Infrastructure-as-code tools — declarative code that allows users to manage their cloud native infrastructure, and deploy that infrastructure to DevOps teams — include such popular open source projects as Ansible, Chef, Puppet and Terraform.

Being open source gives these tools the advantages of flexibility, the freedom for outside developers to inspect the code, and no vendor lock-in.  But they are also more automated than a legacy configuration tool might be.

If built with declarative code, a tool can make it easier for a developer to make changes without a deep knowledge of that particular tool — a benefit for an enterprise that wants to roll out changes among many servers simultaneously. As code, it can also be used with version-control tools, and rolled back to previous versions if an error occurs.

What Is Integration as Code?

Integration as code — the concept behind newly open source TriggerMesh’s API and integrations — aims to make it easier and faster to connect data and cloud native applications across multiple clouds and on-premises data centers.

It does this by ingesting events from an application through its API — detecting a change of state, for instance — and if needed, transforming that event so it can integrate with public clouds, on-premises servers, or both.

For enterprises, TriggerMesh and its capabilities as containerized integration can magnify the advantages of Kubernetes in a number of ways, according to Goasguen:

Logs and metrics collection.

For instance: if you want to back up all of your Salesforce or git commit events in Elasticsearch, in order to create a data lake and do business analytics, Goasguen suggested, that would be an example of a use case for TriggerMesh.

Creating event-driven applications.

PNC Bank uses TriggerMesh, Goasguen said, in conjunction with its DevOps governance, a practice that is becoming more popular among financial institutions.

“They receive events in real-time and then they want to be able to trigger risk-control evaluation on-demand,” he said. “So their risk controls are running as serverless functions. And then the actual event triggering an event flow is codified with the TriggerMesh API.”

Making traditional workflows more efficient.

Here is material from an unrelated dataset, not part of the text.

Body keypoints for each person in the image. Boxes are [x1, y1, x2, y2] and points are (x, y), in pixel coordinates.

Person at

Being able to write cloud native applications that integrate seamlessly with any environment in which they’re deployed helps enterprises gain the most advantage from their Kubernetes-run architecture.

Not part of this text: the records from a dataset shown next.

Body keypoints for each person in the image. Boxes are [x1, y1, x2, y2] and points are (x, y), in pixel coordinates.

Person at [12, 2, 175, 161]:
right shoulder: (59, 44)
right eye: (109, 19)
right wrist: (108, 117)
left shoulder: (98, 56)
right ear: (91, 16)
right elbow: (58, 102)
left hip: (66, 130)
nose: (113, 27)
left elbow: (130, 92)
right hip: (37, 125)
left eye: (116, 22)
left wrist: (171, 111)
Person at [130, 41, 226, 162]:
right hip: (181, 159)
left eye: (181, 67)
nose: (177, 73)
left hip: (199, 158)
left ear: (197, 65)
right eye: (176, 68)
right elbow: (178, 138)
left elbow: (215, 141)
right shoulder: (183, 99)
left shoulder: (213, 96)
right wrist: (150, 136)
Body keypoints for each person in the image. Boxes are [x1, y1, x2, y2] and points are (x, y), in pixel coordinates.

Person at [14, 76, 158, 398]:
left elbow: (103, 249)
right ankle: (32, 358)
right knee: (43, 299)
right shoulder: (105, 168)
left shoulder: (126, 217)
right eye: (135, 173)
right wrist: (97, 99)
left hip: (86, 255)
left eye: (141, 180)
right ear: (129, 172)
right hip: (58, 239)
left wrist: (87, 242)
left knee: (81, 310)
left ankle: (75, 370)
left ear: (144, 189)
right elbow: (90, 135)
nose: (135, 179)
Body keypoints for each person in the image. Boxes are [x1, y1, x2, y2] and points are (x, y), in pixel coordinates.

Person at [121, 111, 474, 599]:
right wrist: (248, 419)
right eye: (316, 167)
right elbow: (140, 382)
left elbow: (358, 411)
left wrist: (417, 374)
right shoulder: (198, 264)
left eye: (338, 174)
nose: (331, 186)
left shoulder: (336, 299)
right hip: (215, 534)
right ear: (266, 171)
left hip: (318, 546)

TriggerMesh’s move to make its flagship product open source was undertaken in part to help speed up adoption of the integration-as-code tool, said Goasguen.

The move makes sense as a way to help enterprise developers dig in, keep improving the tool and find new uses for it, Confluent’s Bakhshi suggested.

If, Bakhshi said, “as a developer, I’m building something new, I’m going to do it against open protocol and open API. Because I know that I can always evolve. I can start by deploying it somewhere locally, I can take it and deploy it on a cloud server that speaks to the same application API, the same protocol, and that’s not gonna change.

“So that’s super important. It’s a way to get more upstream developers to come in when things are open source. They can pick it up, it’s easy to deploy, and they can play around with the code.”